The generation of iPS cells has a tremendous impact in the potential development of cell therapies replacement strategies for a wide range of human diseases. So far, with available transfection methods, the efficiency of reprogramming hasn´t been higher than 1 %, consequently, the development of a novel transfection agent that achieves higher efficiency of reprogramming is of big impact. The generation of patient-specific iPS cells will have a significant impact on the study of human diseases and on the treatment of these diseases using “personalized” regenerative medicine. For instance, skin cells can be obtained from patients with a particular disease, reprogrammed, and examined in the laboratory to determine how they differ from cells of healthy individuals. Such cells constitute invaluable tools for understanding disease mechanisms and so provide new opportunities to develop medical therapies. As a representative example of the huge number of important applications of iPS cells, the long waiting list of patients needing a organ transplant could be dramatically reduced by building the desired tissue from iPS cells obtained from the patient´s cells and, even more important, avoiding the huge problem of organ rejection by the patient. Moreover, iPS cells are also a great hope for drug development.
In general the development of a technology for the efficient delivery of DNA and protein is of huge interest for a huge scientific community.
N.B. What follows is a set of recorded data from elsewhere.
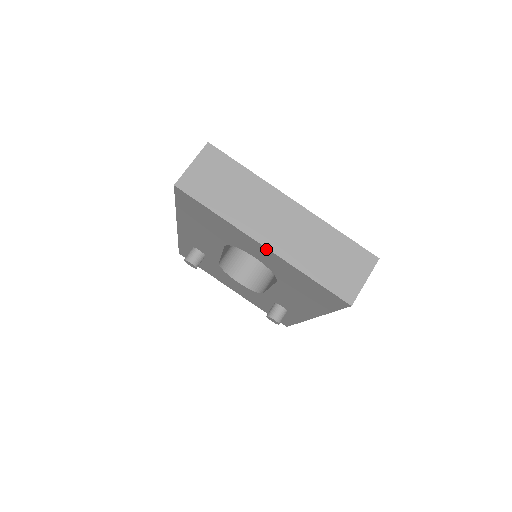
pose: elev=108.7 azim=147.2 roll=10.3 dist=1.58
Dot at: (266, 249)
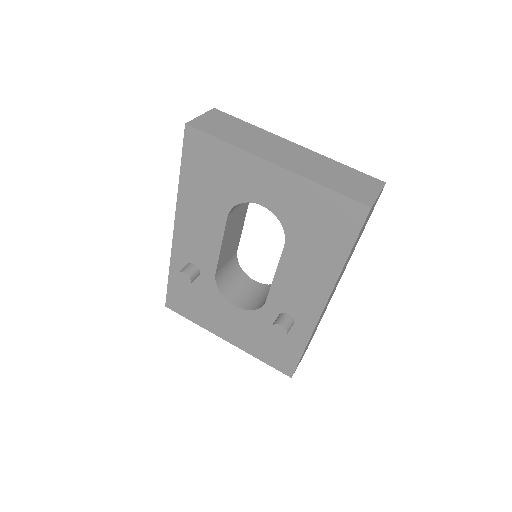
Dot at: (277, 168)
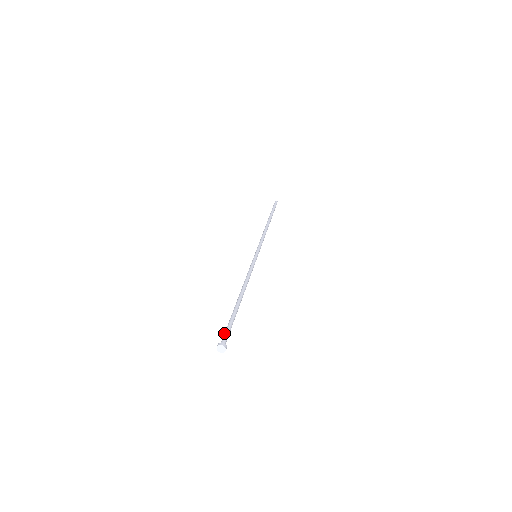
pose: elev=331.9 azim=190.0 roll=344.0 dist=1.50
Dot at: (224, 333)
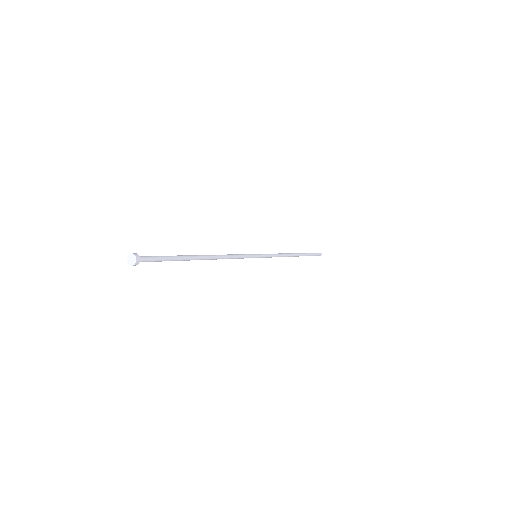
Dot at: (150, 261)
Many research groups of international recognized prestigious based their foundings in the use of an efficient and safe method of transfection to be able to express or silence specific genes involucrated in crucial cellular pathways related to severe diseases that our society is suffering. Additionally, research with iPS cells is one of the latest breakthroughs in biology and medicine. This research project has offered a new advance and step change in current cellular delivery techniques and as such offers significant benefit to European excellence and competitiveness. The benefit of carrying out this research is that it will allow the EU to gain a major foothold in the area of DNA and protein cellular delivery, an area which is undoubtedly now being dominated by the USA. Such technology is crucial to underpin new advances in the areas such as cellular re-programming, protein functional analysis and systems and synthetic biology.